__Task to carry out__:
Rewrite the rows from the start of the rows up to and including the line containing "v(-138.25, 12) *", replacing every occurrence of "Q0" with "Q7" and leaving everything else unchanged. Omit the pictures from your answer.

---------- Material supplied ----------

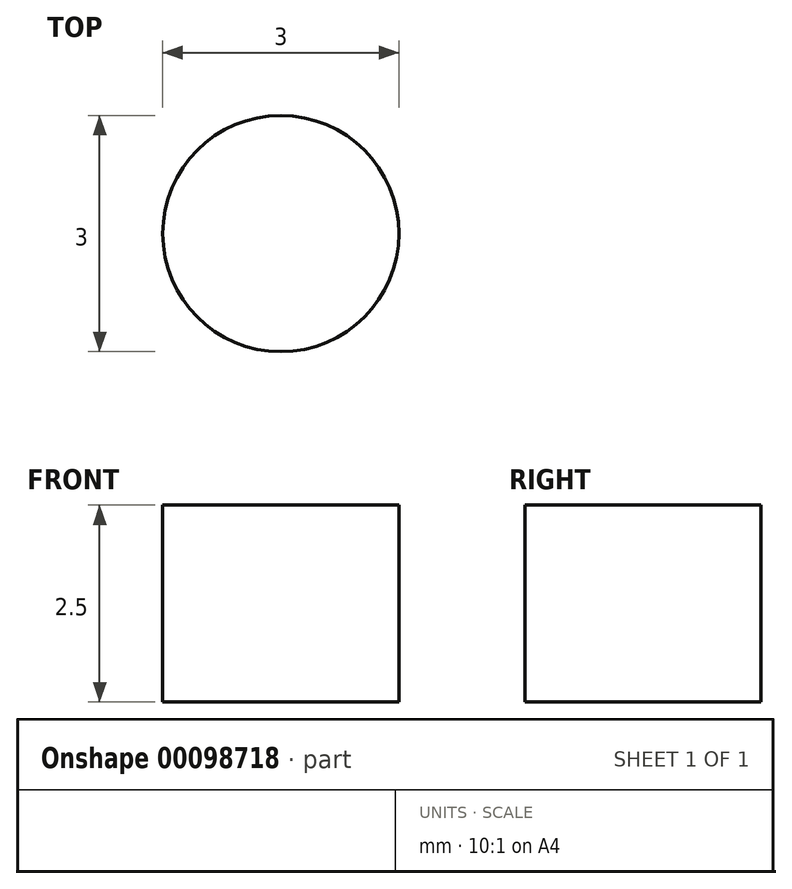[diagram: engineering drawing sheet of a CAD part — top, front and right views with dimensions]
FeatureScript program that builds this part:
annotation { "Feature Type Name" : "Feature", "Feature Type Description" : "" }
export const myFeature = defineFeature(function(context is Context, id is Id, definition is map)
    precondition{}
    {
        {
            var Q0;
            Q0=qCreatedBy(makeId("Top.planeOp"),FACE);
            var sketch = newSketch(context, id + "F0", { "sketchPlane" : qUnion([Q0])});
            skCircle(sketch, "E0", {"center": v(-138.25, 12) * mm, "radius": 1.5 * mm});
            skCircle(sketch, "E1", {"center": v(-128.25, 12) * mm, "radius": 1.5 * mm});
            skCircle(sketch, "E2", {"center": v(-138.25, -12) * mm, "radius": 1.5 * mm});
            skCircle(sketch, "E3", {"center": v(-128.25, -12) * mm, "radius": 1.5 * mm});
            skCircle(sketch, "E4", {"center": v(-112.25, -40) * mm, "radius": 2 * mm});
            skCircle(sketch, "E5", {"center": v(-112.25, 40) * mm, "radius": 2 * mm});
            skArc(sketch, "E6", {"start": v(-53.25, -59.5) * mm, "mid": v(-52.22, -61.97) * mm, "end": v(-49.75, -63) * mm});
            skLineSegment(sketch, "E7", {"start": v(-49.75, -63) * mm, "end": v(-39.75, -63) * mm});
            skArc(sketch, "E8", {"start": v(-39.75, -63) * mm, "mid": v(-37.28, -61.97) * mm, "end": v(-36.25, -59.5) * mm});
            skArc(sketch, "E9", {"start": v(-36.25, -59.5) * mm, "mid": v(-37.28, -57.03) * mm, "end": v(-39.75, -56) * mm});
            skLineSegment(sketch, "E10", {"start": v(-39.75, -56) * mm, "end": v(-49.75, -56) * mm});
            skArc(sketch, "E11", {"start": v(-49.75, -56) * mm, "mid": v(-52.22, -57.03) * mm, "end": v(-53.25, -59.5) * mm});
            skCircle(sketch, "E12", {"center": v(67.75, -45) * mm, "radius": 1.5 * mm});
            skCircle(sketch, "E13", {"center": v(58.75, -16) * mm, "radius": 1.5 * mm});
            skCircle(sketch, "E14", {"center": v(97.75, -16) * mm, "radius": 1.5 * mm});
            skCircle(sketch, "E15", {"center": v(91.75, -44) * mm, "radius": 2 * mm});
            skCircle(sketch, "E16", {"center": v(97.75, 16) * mm, "radius": 1.5 * mm});
            skCircle(sketch, "E17", {"center": v(91.75, 44) * mm, "radius": 2 * mm});
            skCircle(sketch, "E18", {"center": v(67.75, 45) * mm, "radius": 1.5 * mm});
            skCircle(sketch, "E19", {"center": v(58.75, 16) * mm, "radius": 1.5 * mm});
            skCircle(sketch, "E20", {"center": v(75.75, 0) * mm, "radius": 7.5 * mm});
            skCircle(sketch, "E21", {"center": v(-12.75, -45) * mm, "radius": 1.5 * mm});
            skCircle(sketch, "E22", {"center": v(-12.75, 45) * mm, "radius": 1.5 * mm});
            skArc(sketch, "E23", {"start": v(-25.75, 25) * mm, "mid": v(-25.02, 23.23) * mm, "end": v(-23.25, 22.5) * mm});
            skLineSegment(sketch, "E24", {"start": v(-23.25, 22.5) * mm, "end": v(-13.75, 22.5) * mm});
            skArc(sketch, "E25", {"start": v(-13.75, 22.5) * mm, "mid": v(-11.98, 23.23) * mm, "end": v(-11.25, 25) * mm});
            skArc(sketch, "E26", {"start": v(-11.25, 25) * mm, "mid": v(-11.98, 26.77) * mm, "end": v(-13.75, 27.5) * mm});
            skLineSegment(sketch, "E27", {"start": v(-13.75, 27.5) * mm, "end": v(-23.25, 27.5) * mm});
            skArc(sketch, "E28", {"start": v(-23.25, 27.5) * mm, "mid": v(-25.02, 26.77) * mm, "end": v(-25.75, 25) * mm});
            skArc(sketch, "E29", {"start": v(10.25, 25) * mm, "mid": v(10.98, 23.23) * mm, "end": v(12.75, 22.5) * mm});
            skLineSegment(sketch, "E30", {"start": v(12.75, 22.5) * mm, "end": v(22.25, 22.5) * mm});
            skArc(sketch, "E31", {"start": v(22.25, 22.5) * mm, "mid": v(24.02, 23.23) * mm, "end": v(24.75, 25) * mm});
            skArc(sketch, "E32", {"start": v(24.75, 25) * mm, "mid": v(24.02, 26.77) * mm, "end": v(22.25, 27.5) * mm});
            skLineSegment(sketch, "E33", {"start": v(22.25, 27.5) * mm, "end": v(12.75, 27.5) * mm});
            skArc(sketch, "E34", {"start": v(12.75, 27.5) * mm, "mid": v(10.98, 26.77) * mm, "end": v(10.25, 25) * mm});
            skArc(sketch, "E35", {"start": v(-25.75, -25) * mm, "mid": v(-25.02, -26.77) * mm, "end": v(-23.25, -27.5) * mm});
            skLineSegment(sketch, "E36", {"start": v(-23.25, -27.5) * mm, "end": v(-13.75, -27.5) * mm});
            skArc(sketch, "E37", {"start": v(-13.75, -27.5) * mm, "mid": v(-11.98, -26.77) * mm, "end": v(-11.25, -25) * mm});
            skArc(sketch, "E38", {"start": v(-11.25, -25) * mm, "mid": v(-11.98, -23.23) * mm, "end": v(-13.75, -22.5) * mm});
            skLineSegment(sketch, "E39", {"start": v(-13.75, -22.5) * mm, "end": v(-23.25, -22.5) * mm});
            skArc(sketch, "E40", {"start": v(-23.25, -22.5) * mm, "mid": v(-25.02, -23.23) * mm, "end": v(-25.75, -25) * mm});
            skArc(sketch, "E41", {"start": v(10.25, -25) * mm, "mid": v(10.98, -26.77) * mm, "end": v(12.75, -27.5) * mm});
            skLineSegment(sketch, "E42", {"start": v(12.75, -27.5) * mm, "end": v(22.25, -27.5) * mm});
            skArc(sketch, "E43", {"start": v(22.25, -27.5) * mm, "mid": v(24.02, -26.77) * mm, "end": v(24.75, -25) * mm});
            skArc(sketch, "E44", {"start": v(24.75, -25) * mm, "mid": v(24.02, -23.23) * mm, "end": v(22.25, -22.5) * mm});
            skLineSegment(sketch, "E45", {"start": v(22.25, -22.5) * mm, "end": v(12.75, -22.5) * mm});
            skArc(sketch, "E46", {"start": v(12.75, -22.5) * mm, "mid": v(10.98, -23.23) * mm, "end": v(10.25, -25) * mm});
            skCircle(sketch, "E47", {"center": v(-71, 43) * mm, "radius": 1.5 * mm});
            skCircle(sketch, "E48", {"center": v(-71, -43) * mm, "radius": 1.5 * mm});
            skCircle(sketch, "E49", {"center": v(20.5, -51.5) * mm, "radius": 1.5 * mm});
            skCircle(sketch, "E50", {"center": v(38.5, -51.5) * mm, "radius": 1.5 * mm});
            skCircle(sketch, "E51", {"center": v(134, 40) * mm, "radius": 2 * mm});
            skCircle(sketch, "E52", {"center": v(134, -40) * mm, "radius": 2 * mm});
            skLineSegment(sketch, "E53", {"start": v(-148.25, 24.5) * mm, "end": v(-115.92, 58.73) * mm});
            skArc(sketch, "E54", {"start": v(-115.92, 58.73) * mm, "mid": v(-109.3, 63.37) * mm, "end": v(-101.38, 65) * mm});
            skLineSegment(sketch, "E55", {"start": v(-101.38, 65) * mm, "end": v(-17.75, 65) * mm});
            skLineSegment(sketch, "E56", {"start": v(-17.75, 65) * mm, "end": v(145.97, 50.2) * mm});
            skArc(sketch, "E57", {"start": v(145.97, 50.2) * mm, "mid": v(147.6, 49.4) * mm, "end": v(148.25, 47.72) * mm});
            skLineSegment(sketch, "E58", {"start": v(148.25, 47.72) * mm, "end": v(148.25, -36.5) * mm});
            skLineSegment(sketch, "E59", {"start": v(148.25, -36.5) * mm, "end": v(148.25, -47.72) * mm});
            skArc(sketch, "E60", {"start": v(148.25, -47.72) * mm, "mid": v(147.6, -49.4) * mm, "end": v(145.97, -50.2) * mm});
            skLineSegment(sketch, "E61", {"start": v(145.97, -50.2) * mm, "end": v(-17.75, -65) * mm});
            skLineSegment(sketch, "E62", {"start": v(-17.75, -65) * mm, "end": v(-101.38, -65) * mm});
            skArc(sketch, "E63", {"start": v(-101.38, -65) * mm, "mid": v(-109.3, -63.37) * mm, "end": v(-115.92, -58.73) * mm});
            skLineSegment(sketch, "E64", {"start": v(-115.92, -58.73) * mm, "end": v(-148.25, -24.5) * mm});
            skLineSegment(sketch, "E65", {"start": v(-148.25, -24.5) * mm, "end": v(-148.25, 24.5) * mm});
            skLineSegment(sketch, "E66", {"start": v(-104.25, 31.5) * mm, "end": v(-99.48, 39.3) * mm});
            skLineSegment(sketch, "E67", {"start": v(-99.48, 39.3) * mm, "end": v(-97.35, 40.5) * mm});
            skLineSegment(sketch, "E68", {"start": v(-97.35, 40.5) * mm, "end": v(-87.75, 40.5) * mm});
            skLineSegment(sketch, "E69", {"start": v(-87.75, 40.5) * mm, "end": v(-85.25, 38) * mm});
            skLineSegment(sketch, "E70", {"start": v(-85.25, 38) * mm, "end": v(-82.75, 35.5) * mm});
            skLineSegment(sketch, "E71", {"start": v(-82.75, 35.5) * mm, "end": v(-34, 35.5) * mm});
            skLineSegment(sketch, "E72", {"start": v(-34, 35.5) * mm, "end": v(-28, 29.5) * mm});
            skLineSegment(sketch, "E73", {"start": v(-28, 29.5) * mm, "end": v(-28, 24) * mm});
            skLineSegment(sketch, "E74", {"start": v(-28, 24) * mm, "end": v(-23, 19) * mm});
            skLineSegment(sketch, "E75", {"start": v(-23, 19) * mm, "end": v(5.25, 19) * mm});
            skLineSegment(sketch, "E76", {"start": v(5.25, 19) * mm, "end": v(24, 0.25) * mm});
            skLineSegment(sketch, "E77", {"start": v(24, 0.25) * mm, "end": v(24, -0.25) * mm});
            skLineSegment(sketch, "E78", {"start": v(24, -0.25) * mm, "end": v(5.25, -19) * mm});
            skLineSegment(sketch, "E79", {"start": v(5.25, -19) * mm, "end": v(-23, -19) * mm});
            skLineSegment(sketch, "E80", {"start": v(-23, -19) * mm, "end": v(-28, -24) * mm});
            skLineSegment(sketch, "E81", {"start": v(-28, -24) * mm, "end": v(-28, -30) * mm});
            skLineSegment(sketch, "E82", {"start": v(-28, -30) * mm, "end": v(-25, -33) * mm});
            skLineSegment(sketch, "E83", {"start": v(-25, -33) * mm, "end": v(-24.25, -33) * mm});
            skLineSegment(sketch, "E84", {"start": v(-24.25, -33) * mm, "end": v(-20.75, -36.5) * mm});
            skLineSegment(sketch, "E85", {"start": v(-20.75, -36.5) * mm, "end": v(-24.25, -40) * mm});
            skLineSegment(sketch, "E86", {"start": v(-24.25, -40) * mm, "end": v(-70.75, -40) * mm});
            skLineSegment(sketch, "E87", {"start": v(-70.75, -40) * mm, "end": v(-73, -39) * mm});
            skLineSegment(sketch, "E88", {"start": v(-73, -39) * mm, "end": v(-96.75, -39) * mm});
            skArc(sketch, "E89", {"start": v(-106.4, -31.14) * mm, "mid": v(-102.97, -36.78) * mm, "end": v(-96.75, -39) * mm});
            skArc(sketch, "E90", {"start": v(-106.6, 25.8) * mm, "mid": v(-107.8, -2.68) * mm, "end": v(-106.4, -31.14) * mm});
            skArc(sketch, "E91", {"start": v(-104.25, 31.5) * mm, "mid": v(-105.75, 28.78) * mm, "end": v(-106.6, 25.8) * mm});
            skSolve(sketch);
        }
        {
            var Q0;
            Q0=makeQuery(id+"F0.imprint","IMPRINT",FACE,{"disambiguationData":[TD([[makeQuery(id+"F0.imprint","IMPRINT",EDGE,{"derivedFrom":sQuery(id+"F0.wireOp",EDGE,"E0")}),1.0]])]});
            extrude(context, id + "F1", {"entities" : qUnion([Q0]), "depth" : 2.5 * mm});
        }
    });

----------

__Written solution__:
[diagram: engineering drawing sheet of a CAD part — top, front and right views with dimensions]
FeatureScript program that builds this part:
annotation { "Feature Type Name" : "Feature", "Feature Type Description" : "" }
export const myFeature = defineFeature(function(context is Context, id is Id, definition is map)
    precondition{}
    {
        {
            var Q7;
            Q7=qCreatedBy(makeId("Top.planeOp"),FACE);
            var sketch = newSketch(context, id + "F0", { "sketchPlane" : qUnion([Q7])});
            skCircle(sketch, "E0", {"center": v(-138.25, 12) * mm, "radius": 1.5 * mm});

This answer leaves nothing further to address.